Maruti’s Q4 results were slightly weaker than expected (3% Ebitda miss) owing to lower gross margin. Volume growth rate at the PV industry level is likely to moderate substantially in FY24 compared to FY23. However, Maruti has a busier model launch pipeline in FY23-FY24 relative to its recent history and compared to competition. If these models click, there is a strong case to grow faster than the industry. External gross margin tailwinds (input costs, currency) are behind us. Further margin expansion from current levels would depend on market-share improvement (hence, better pricing) and internal efficiencies.
Q4 slightly weaker than expected:
Q4 revenue grew 20% YoY, driven by 5% volume growth and 15% jump in ASP (prices hikes, mix). Gross margin (GM) contracted 60bps QoQ to 26.7% (110bps miss). Ebitda margin improved 70bps QoQ to 10.5% (est. 10.8%), driven by operating leverage. Absolute Ebitda missed by 3%, while PAT missed by 2%.
Industry growth to decelerate; new models may help Maruti outperform:
As analysts of IIFL Capital Services have highlighted in their previous reports (link), they expect sharp deceleration in industry volume growth (7% in FY24 vs 27% in FY23). Maruti’s market-share came off over FY20-23 due to: i) weakness at the low-end of the market, ii) industry shift to SUV, iii) light new model launch pipeline. Looking ahead, Maruti’s launch pipeline is busier compared to competition.

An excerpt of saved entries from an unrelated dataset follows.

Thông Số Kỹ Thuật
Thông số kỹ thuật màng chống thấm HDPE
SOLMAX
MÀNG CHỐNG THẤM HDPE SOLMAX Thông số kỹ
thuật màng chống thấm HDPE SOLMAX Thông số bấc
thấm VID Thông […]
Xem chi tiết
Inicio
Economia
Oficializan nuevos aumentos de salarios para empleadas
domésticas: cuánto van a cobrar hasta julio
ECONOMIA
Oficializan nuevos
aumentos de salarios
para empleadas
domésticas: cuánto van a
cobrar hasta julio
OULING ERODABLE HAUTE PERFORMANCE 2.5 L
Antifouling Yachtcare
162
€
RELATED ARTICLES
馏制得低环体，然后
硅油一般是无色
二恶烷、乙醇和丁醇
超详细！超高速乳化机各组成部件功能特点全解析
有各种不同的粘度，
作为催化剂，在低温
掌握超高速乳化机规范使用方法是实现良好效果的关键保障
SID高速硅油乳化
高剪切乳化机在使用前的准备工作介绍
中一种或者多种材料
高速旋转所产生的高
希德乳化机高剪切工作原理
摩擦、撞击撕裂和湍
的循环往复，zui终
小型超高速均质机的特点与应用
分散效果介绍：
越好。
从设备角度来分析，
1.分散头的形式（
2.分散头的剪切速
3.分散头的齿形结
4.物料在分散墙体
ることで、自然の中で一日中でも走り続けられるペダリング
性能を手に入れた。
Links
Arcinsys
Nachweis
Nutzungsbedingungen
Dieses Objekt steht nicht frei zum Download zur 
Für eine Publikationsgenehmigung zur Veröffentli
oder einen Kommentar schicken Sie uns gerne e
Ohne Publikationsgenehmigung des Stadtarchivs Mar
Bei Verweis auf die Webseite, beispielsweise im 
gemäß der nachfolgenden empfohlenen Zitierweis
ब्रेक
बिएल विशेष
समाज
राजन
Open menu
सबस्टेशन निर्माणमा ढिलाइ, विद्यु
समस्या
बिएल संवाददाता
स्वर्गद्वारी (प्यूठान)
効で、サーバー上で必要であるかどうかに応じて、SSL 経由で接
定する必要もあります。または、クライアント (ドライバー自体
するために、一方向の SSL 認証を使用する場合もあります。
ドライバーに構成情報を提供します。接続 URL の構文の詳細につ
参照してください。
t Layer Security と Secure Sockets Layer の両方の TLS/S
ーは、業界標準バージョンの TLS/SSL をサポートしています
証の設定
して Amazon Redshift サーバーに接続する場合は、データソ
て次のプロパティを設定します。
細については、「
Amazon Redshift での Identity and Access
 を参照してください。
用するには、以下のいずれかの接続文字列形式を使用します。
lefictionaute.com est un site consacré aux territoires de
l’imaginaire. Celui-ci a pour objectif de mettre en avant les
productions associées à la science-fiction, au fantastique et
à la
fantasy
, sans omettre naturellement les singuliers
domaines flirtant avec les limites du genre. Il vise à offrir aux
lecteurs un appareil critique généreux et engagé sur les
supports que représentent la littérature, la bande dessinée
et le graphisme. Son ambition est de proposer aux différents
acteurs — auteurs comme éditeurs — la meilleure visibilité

If these new models click, there is a strong case for Maruti to grow faster than the industry.
External margin tailwinds behind us; Market-share improvement and internal efficiencies critical for margin expansion:
FY23 saw gross margin improvement driven by fall in commodity prices and favourable JPY-INR on imports. However, these benefits are fully factored in H2FY23 results. From here, input costs may inch up, led by steel. JPY has appreciated in recent times and may not be a tailwind any more. As a result, Maruti will have to drive margin expansion with better pricing (which is possible with market-share gains) and internal cost efficiencies. They have trimmed margin assumptions slightly following Q4 results. Analysts of IIFL Capital Services revised FY24 margin of 10.5% is similar to what was achieved in Q4FY23.